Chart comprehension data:
──────────
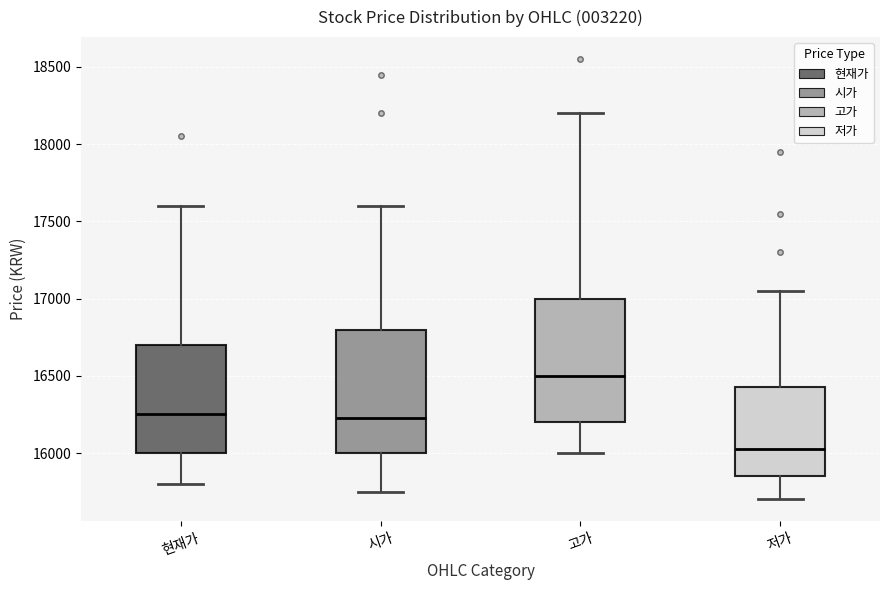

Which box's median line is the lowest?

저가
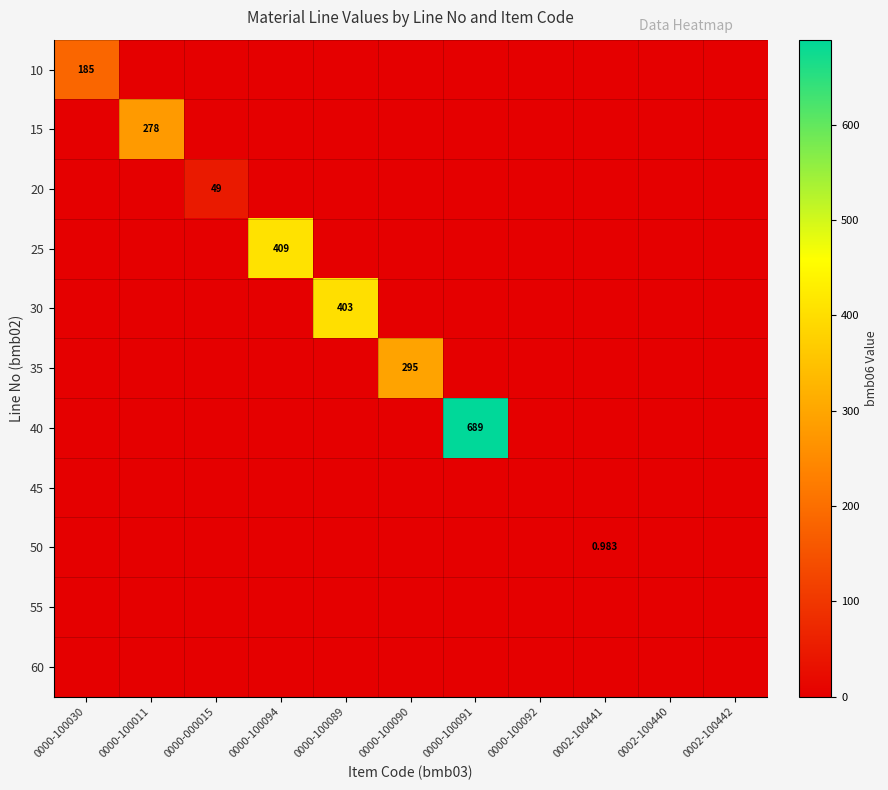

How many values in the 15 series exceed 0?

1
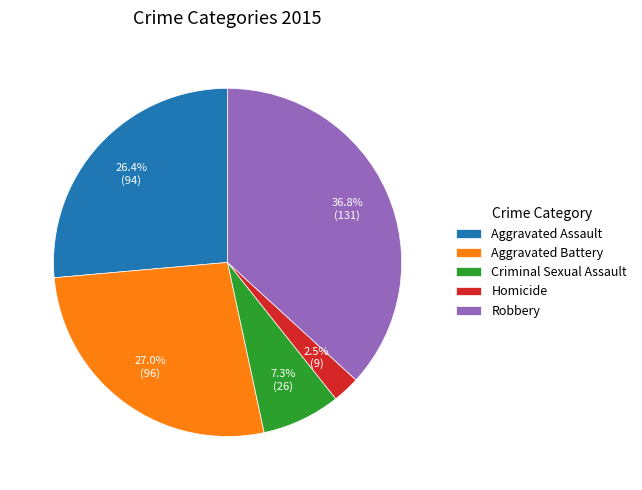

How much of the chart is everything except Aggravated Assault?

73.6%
──────────
• **TASK PROMPT**
Rewrite all the material above with "chart" switched to "graph" and every other word unchanged. Leave the pictures out of your answer.

• **COMPLETED TASK**
Which box's median line is the lowest?

저가

How many values in the 15 series exceed 0?

1

How much of the graph is everything except Aggravated Assault?

73.6%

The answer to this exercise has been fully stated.